September: Well, as you can imagine, being that busy was taking a toll so I had to quit my full-time job. Yes, this was absolutely scary, and unfortunately it was necessary. I worked for a great company and awesome people, but my work and my school performance was on the decline. But new opportunities are coming this way, and I'm very excited. Stay tuned for more show dates!

With all that being said I figure now is a good time to come out of the closet and admit that I have an autoimmune disease. I'm now being tested for several, including lupus and RA, as well as some other potential health issue. The last few months have been quite difficult in terms of my physical health. I'm not debilitated by my disease, but it certainly can interfere with my lire. For example, I have joint pain daily. It literally never goes away. I'm 23. And I'll admit it sucks that it sometimes keeps me from being able to play guitar. 

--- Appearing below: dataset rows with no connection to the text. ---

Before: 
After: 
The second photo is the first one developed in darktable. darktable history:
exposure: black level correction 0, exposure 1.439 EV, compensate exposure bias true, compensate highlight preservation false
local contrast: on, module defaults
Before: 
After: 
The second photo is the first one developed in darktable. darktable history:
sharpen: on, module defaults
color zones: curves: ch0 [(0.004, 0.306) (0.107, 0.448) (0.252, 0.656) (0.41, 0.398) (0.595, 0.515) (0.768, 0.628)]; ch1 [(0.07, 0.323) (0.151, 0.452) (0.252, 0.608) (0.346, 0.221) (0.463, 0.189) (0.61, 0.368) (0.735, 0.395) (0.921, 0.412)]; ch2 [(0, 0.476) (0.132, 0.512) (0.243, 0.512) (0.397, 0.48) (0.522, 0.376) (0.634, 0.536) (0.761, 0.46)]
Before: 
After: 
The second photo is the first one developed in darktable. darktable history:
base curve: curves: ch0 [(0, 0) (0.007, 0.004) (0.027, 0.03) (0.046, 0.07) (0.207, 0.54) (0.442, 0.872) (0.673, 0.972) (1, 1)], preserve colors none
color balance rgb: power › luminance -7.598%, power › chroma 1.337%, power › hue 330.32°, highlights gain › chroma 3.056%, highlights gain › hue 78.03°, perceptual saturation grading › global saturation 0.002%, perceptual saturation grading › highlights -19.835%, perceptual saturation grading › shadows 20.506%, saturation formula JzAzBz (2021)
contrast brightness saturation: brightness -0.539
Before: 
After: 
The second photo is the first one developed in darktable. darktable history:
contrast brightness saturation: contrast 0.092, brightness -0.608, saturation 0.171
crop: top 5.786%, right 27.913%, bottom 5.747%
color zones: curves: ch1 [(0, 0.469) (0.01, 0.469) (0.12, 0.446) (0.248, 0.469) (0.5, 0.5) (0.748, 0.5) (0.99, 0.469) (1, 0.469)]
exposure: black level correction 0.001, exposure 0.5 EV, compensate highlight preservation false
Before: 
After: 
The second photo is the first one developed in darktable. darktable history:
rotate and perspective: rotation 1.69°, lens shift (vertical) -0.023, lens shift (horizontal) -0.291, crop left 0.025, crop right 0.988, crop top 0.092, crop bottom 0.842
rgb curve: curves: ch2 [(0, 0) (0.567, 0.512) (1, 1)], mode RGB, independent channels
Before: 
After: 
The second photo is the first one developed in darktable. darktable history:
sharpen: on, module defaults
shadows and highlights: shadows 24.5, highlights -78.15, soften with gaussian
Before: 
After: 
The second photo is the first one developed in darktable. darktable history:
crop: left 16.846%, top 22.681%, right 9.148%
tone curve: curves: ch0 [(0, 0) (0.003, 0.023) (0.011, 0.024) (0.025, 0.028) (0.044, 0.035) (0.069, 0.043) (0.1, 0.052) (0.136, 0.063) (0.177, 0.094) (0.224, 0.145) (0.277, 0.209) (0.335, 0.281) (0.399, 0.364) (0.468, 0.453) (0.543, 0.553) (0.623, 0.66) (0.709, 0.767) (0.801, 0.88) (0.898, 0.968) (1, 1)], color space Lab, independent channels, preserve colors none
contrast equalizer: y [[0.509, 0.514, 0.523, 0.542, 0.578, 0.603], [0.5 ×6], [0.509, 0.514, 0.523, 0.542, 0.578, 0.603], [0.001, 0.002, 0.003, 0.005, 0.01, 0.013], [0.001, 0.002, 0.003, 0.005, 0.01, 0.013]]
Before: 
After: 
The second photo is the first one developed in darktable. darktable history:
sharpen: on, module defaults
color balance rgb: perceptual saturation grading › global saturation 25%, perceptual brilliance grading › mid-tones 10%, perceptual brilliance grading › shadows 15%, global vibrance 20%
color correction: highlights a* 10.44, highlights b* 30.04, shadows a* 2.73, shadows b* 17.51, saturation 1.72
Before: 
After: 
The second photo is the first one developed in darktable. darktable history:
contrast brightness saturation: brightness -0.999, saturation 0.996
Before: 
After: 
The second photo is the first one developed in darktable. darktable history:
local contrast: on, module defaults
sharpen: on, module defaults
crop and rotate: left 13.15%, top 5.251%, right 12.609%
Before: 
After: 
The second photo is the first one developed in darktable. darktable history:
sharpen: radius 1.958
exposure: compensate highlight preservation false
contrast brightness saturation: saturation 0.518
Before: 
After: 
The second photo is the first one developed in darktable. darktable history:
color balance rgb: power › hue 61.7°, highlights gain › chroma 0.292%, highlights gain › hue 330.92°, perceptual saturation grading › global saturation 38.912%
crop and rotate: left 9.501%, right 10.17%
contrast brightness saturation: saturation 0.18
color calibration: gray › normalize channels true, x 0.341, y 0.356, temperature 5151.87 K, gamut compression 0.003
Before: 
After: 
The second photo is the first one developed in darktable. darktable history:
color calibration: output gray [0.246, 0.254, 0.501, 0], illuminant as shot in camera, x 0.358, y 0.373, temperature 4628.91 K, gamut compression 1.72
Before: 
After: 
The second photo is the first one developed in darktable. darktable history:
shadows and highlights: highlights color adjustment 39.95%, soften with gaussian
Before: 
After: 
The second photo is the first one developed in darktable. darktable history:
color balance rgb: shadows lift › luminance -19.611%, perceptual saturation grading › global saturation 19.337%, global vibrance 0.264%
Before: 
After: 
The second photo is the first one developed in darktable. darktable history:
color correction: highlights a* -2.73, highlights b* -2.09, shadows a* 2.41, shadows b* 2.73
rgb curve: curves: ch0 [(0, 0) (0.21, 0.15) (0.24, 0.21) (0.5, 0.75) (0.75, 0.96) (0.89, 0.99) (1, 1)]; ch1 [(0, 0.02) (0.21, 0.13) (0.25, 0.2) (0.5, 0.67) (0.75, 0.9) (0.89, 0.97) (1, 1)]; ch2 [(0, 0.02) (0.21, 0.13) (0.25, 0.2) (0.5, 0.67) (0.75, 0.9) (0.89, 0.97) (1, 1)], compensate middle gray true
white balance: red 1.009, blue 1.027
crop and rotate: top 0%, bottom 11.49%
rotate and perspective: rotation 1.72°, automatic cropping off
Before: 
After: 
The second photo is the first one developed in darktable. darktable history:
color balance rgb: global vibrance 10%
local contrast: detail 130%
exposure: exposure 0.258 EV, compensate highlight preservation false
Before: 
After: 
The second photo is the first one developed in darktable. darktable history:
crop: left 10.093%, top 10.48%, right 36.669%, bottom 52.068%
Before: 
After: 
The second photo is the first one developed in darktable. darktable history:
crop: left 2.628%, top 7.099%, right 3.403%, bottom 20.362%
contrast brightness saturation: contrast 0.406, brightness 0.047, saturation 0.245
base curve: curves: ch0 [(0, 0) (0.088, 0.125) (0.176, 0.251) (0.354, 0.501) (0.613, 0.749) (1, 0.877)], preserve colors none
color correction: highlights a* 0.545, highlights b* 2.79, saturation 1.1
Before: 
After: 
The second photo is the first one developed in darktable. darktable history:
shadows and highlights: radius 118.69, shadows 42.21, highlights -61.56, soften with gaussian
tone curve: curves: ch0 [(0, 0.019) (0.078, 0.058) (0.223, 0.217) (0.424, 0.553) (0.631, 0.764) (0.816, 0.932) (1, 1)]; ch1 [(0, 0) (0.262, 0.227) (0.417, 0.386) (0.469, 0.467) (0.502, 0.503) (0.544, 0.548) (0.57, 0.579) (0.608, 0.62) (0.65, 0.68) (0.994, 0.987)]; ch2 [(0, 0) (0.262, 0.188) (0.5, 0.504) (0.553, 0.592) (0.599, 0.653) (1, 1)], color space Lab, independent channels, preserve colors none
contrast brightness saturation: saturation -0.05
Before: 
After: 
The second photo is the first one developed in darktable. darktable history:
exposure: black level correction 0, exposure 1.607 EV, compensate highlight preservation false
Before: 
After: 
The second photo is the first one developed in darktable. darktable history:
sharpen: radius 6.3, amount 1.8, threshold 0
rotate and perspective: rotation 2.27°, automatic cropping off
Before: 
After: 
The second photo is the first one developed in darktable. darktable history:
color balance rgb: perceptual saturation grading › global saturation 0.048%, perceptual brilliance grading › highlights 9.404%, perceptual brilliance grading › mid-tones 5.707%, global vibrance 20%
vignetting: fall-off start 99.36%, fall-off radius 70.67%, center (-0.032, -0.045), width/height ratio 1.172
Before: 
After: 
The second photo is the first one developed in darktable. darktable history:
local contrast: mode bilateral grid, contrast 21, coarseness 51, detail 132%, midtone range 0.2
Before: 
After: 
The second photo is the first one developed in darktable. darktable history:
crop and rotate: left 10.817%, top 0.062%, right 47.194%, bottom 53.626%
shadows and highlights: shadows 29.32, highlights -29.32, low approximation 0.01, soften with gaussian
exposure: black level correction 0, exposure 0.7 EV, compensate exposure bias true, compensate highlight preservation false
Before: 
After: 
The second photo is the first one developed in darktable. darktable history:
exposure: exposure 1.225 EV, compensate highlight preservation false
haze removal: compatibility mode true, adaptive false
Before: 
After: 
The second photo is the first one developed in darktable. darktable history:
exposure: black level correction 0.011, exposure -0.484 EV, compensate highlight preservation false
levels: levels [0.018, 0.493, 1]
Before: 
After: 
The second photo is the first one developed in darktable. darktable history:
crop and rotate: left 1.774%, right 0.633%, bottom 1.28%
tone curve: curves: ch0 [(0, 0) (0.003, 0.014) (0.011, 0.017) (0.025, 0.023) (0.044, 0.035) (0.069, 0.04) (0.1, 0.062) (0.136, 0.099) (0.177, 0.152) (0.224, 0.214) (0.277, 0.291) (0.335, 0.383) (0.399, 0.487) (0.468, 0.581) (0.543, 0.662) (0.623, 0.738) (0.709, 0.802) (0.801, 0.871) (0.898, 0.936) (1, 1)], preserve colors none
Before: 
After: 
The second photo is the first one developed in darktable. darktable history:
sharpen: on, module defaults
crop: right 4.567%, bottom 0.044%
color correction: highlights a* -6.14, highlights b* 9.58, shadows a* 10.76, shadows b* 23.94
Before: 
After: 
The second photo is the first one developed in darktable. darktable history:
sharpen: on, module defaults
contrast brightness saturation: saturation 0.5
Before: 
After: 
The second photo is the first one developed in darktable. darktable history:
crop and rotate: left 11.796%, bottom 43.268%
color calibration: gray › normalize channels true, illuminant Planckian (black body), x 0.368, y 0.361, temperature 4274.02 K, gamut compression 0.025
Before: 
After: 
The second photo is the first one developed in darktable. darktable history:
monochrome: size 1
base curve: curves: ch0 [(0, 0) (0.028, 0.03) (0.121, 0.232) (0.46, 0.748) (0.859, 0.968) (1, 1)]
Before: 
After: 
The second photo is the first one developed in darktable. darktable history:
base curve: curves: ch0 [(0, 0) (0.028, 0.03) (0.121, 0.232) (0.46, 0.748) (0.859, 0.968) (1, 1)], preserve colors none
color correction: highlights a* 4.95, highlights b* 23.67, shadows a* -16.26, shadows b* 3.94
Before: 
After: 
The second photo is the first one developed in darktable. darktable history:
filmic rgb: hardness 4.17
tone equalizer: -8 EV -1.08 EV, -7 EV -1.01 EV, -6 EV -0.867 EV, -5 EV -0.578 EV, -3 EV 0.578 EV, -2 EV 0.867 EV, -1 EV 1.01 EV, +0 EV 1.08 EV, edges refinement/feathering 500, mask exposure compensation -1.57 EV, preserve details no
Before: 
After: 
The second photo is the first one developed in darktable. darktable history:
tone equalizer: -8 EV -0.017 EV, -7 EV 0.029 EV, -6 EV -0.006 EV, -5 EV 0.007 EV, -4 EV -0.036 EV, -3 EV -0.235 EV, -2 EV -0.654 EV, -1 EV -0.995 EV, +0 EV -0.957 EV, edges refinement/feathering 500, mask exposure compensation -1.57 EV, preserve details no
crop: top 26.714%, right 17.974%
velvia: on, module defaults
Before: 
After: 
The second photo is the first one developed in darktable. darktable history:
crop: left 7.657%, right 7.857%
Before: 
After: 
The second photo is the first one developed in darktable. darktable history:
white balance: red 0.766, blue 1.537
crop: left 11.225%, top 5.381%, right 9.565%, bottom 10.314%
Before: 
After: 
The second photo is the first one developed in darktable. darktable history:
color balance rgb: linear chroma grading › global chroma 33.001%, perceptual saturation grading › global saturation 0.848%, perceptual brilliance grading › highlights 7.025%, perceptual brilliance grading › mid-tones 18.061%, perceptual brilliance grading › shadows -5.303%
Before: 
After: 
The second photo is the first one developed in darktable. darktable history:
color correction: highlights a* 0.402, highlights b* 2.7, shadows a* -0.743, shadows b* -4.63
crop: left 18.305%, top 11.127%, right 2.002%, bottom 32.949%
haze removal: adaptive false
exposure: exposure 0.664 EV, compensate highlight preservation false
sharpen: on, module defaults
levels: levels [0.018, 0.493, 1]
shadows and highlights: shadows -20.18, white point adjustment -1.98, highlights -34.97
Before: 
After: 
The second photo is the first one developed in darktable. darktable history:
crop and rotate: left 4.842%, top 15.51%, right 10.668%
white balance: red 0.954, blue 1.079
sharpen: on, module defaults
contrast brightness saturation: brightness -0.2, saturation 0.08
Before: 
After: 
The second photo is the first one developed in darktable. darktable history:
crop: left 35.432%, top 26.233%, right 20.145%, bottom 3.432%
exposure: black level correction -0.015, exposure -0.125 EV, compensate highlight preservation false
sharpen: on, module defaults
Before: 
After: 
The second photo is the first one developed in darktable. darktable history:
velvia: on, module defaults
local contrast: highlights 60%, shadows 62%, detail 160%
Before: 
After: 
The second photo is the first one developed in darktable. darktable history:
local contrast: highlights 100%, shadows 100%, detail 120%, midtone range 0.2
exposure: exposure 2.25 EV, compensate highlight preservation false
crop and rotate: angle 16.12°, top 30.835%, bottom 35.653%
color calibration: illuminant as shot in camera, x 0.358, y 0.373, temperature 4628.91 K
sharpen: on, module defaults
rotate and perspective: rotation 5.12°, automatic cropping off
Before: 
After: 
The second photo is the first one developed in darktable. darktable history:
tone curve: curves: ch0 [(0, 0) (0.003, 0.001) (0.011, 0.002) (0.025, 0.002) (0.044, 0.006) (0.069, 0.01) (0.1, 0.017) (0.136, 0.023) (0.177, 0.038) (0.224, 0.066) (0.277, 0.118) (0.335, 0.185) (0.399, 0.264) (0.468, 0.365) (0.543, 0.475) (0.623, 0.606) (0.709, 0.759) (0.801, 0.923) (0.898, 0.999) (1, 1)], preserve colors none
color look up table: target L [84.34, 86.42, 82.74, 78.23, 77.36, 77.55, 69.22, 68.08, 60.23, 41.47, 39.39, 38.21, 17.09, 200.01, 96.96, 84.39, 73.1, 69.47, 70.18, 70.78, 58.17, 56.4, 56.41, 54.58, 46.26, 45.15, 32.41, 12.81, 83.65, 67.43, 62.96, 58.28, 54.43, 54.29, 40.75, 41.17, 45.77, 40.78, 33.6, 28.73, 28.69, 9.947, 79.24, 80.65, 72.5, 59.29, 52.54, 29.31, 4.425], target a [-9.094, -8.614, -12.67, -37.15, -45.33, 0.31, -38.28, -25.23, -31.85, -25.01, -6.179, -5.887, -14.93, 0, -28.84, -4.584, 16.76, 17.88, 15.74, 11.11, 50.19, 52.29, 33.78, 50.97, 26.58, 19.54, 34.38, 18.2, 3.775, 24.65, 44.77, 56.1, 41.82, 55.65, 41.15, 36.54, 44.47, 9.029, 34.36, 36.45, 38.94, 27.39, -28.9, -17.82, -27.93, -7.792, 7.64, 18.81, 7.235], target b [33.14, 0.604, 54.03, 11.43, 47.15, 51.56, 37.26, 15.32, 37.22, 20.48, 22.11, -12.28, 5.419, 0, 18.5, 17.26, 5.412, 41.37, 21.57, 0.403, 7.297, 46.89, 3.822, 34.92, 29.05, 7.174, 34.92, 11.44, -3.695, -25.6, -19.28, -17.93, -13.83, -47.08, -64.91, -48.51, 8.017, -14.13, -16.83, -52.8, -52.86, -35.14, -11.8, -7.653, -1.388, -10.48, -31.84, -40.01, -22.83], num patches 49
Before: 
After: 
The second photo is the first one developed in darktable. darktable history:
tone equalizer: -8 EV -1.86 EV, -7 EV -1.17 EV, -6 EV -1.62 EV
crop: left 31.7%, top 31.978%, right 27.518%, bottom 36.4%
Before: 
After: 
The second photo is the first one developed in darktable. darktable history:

Yes, I push through and do my best at everything I can, and I intend to continue doing that. But I have to it differently than I used to if I'm ever going to feel better physically. I've had to give myself some permissions lately-- permission to rest, permission to say no, permission to accept help. And you know what? That's all great! We aren't meant to operate alone or to operate all the time. We need rest and we need help. 

This is not my best piece of writing. It's random and kind of sporadic, but I'm okay with that. I hope you got something out of this, reader friend. Thanks for listening.